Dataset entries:
——————
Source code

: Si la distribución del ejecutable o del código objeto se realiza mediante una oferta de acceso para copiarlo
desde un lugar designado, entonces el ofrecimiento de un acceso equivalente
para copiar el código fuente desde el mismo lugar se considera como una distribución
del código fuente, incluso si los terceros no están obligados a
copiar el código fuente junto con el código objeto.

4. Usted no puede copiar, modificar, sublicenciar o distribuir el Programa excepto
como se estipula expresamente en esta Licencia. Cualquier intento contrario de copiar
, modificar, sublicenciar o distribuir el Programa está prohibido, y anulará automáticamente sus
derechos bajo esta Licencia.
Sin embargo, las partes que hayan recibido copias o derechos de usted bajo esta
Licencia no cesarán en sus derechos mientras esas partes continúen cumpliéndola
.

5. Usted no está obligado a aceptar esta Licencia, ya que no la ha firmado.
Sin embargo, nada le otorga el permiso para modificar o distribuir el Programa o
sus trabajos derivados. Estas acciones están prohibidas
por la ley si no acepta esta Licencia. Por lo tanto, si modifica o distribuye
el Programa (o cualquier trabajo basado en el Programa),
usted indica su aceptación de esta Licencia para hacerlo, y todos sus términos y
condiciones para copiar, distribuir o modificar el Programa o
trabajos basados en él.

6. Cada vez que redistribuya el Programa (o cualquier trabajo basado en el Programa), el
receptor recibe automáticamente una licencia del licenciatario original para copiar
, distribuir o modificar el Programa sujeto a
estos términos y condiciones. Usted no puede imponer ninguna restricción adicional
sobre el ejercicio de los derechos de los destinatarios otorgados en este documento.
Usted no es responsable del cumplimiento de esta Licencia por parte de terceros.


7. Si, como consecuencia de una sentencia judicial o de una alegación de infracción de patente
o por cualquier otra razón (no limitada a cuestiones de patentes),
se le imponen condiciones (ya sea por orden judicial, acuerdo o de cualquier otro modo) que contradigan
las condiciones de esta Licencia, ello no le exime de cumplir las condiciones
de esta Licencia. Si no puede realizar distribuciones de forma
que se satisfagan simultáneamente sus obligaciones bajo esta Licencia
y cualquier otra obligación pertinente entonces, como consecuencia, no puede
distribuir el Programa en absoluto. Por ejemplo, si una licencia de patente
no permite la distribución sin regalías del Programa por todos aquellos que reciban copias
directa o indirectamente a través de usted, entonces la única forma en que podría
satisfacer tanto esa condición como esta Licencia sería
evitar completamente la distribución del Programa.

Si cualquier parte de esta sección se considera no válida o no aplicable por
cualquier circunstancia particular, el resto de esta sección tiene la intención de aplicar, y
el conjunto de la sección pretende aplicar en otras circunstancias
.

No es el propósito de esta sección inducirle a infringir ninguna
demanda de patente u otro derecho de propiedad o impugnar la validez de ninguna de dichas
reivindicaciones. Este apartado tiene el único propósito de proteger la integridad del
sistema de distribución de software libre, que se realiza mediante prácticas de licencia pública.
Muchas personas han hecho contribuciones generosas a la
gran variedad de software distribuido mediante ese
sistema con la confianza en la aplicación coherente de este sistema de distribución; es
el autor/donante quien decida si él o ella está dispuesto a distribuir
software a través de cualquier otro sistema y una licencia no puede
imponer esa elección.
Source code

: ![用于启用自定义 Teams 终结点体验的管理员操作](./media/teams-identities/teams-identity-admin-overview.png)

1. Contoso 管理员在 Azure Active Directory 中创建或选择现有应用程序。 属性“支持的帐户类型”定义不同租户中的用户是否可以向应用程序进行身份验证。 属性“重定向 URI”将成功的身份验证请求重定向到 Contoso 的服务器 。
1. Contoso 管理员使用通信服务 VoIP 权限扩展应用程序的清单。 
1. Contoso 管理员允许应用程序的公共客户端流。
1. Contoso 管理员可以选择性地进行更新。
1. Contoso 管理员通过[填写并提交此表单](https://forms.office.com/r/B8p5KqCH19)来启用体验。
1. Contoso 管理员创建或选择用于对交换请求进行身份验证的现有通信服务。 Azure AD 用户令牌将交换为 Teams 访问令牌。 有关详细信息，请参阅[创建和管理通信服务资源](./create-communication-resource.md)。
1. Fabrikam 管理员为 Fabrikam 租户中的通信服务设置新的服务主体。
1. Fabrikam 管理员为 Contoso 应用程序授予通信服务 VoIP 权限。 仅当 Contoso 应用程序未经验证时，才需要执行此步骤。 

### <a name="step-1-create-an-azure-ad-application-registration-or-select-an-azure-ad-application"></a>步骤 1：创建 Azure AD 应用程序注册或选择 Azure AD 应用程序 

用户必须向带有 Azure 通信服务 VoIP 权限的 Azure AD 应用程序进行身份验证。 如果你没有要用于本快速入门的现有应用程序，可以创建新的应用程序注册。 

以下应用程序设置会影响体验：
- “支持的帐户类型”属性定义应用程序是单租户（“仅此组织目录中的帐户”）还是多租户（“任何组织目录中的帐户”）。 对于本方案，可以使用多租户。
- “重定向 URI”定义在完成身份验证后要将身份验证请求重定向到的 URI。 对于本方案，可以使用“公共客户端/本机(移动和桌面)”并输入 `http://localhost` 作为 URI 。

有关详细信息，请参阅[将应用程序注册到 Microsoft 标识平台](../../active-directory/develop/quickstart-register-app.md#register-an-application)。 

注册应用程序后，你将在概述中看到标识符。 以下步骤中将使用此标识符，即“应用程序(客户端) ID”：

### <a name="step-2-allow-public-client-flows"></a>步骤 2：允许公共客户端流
——————
Give the number of lines in the entries above that include the string "considera". No other output is expected.

2